From the first line to the last, retype the records exactly and skip the pictures.

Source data
-.-.-

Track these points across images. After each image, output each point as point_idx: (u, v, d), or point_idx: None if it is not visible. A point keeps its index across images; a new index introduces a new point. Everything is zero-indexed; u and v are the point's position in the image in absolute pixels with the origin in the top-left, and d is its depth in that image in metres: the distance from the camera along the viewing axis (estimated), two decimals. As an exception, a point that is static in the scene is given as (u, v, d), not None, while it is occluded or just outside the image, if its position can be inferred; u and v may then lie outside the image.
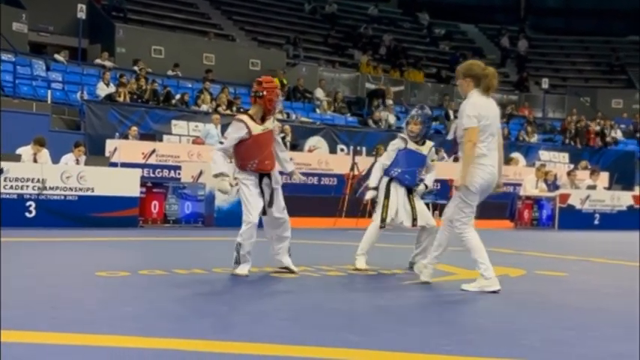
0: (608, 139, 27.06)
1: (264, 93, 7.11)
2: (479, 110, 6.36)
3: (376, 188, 8.00)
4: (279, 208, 7.22)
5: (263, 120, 7.15)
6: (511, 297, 6.43)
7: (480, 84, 6.47)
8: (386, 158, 8.03)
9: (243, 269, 7.03)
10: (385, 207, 7.86)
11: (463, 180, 6.38)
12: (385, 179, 7.95)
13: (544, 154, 24.52)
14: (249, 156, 7.09)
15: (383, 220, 7.85)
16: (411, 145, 7.94)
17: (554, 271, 8.35)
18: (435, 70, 30.18)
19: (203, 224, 13.36)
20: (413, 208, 7.89)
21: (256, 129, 7.09)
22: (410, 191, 7.95)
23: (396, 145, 8.01)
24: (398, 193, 7.90)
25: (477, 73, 6.49)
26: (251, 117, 7.13)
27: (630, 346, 4.54)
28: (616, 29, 36.64)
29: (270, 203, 7.15)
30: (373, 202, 8.16)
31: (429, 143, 8.16)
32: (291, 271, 7.33)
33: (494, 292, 6.32)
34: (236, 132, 7.08)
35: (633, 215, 18.33)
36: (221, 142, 7.18)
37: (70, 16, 21.81)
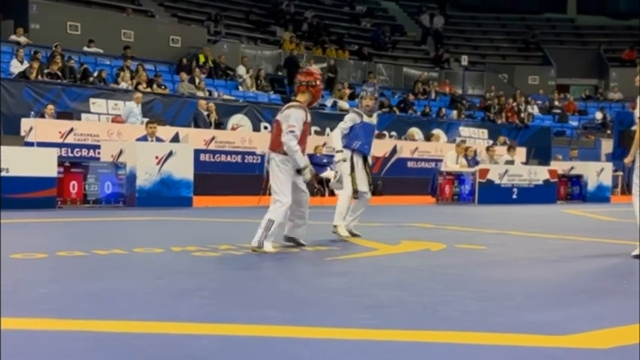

-.-.-

◆ Written reply:
Track these points across images. After each image, output each point as point_idx: (u, v, d), or point_idx: None if it is not visible. A point keeps its index across images; a new index introduces a new point. Everything is zero-indexed; u and v are the point's position in the image in absolute pixels with the origin in the top-left, and d is its depth in that image in metres: the distance from the camera along the viewing axis (estimated), two decimals. As an exception, a point that is static in the scene is given as (u, v, d), not None, while it is occluded or just outside the image, if its position can be inferred; u and v may then lie outside the image.
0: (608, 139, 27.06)
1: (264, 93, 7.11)
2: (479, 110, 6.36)
3: (376, 188, 8.00)
4: (279, 208, 7.22)
5: (263, 120, 7.15)
6: (511, 297, 6.43)
7: (480, 84, 6.47)
8: (386, 158, 8.03)
9: (243, 269, 7.03)
10: (385, 207, 7.86)
11: (463, 180, 6.38)
12: (385, 179, 7.95)
13: (544, 154, 24.52)
14: (249, 156, 7.09)
15: (383, 220, 7.85)
16: (411, 145, 7.94)
17: (554, 271, 8.35)
18: (435, 70, 30.18)
19: (203, 224, 13.36)
20: (413, 208, 7.89)
21: (256, 129, 7.09)
22: (410, 191, 7.95)
23: (396, 145, 8.01)
24: (398, 193, 7.90)
25: (477, 73, 6.49)
26: (251, 117, 7.13)
27: (630, 346, 4.54)
28: (616, 29, 36.64)
29: (270, 203, 7.15)
30: (373, 202, 8.16)
31: (429, 143, 8.16)
32: (291, 271, 7.33)
33: (494, 292, 6.32)
34: (236, 132, 7.08)
35: (633, 215, 18.33)
36: (221, 142, 7.18)
37: (70, 16, 21.81)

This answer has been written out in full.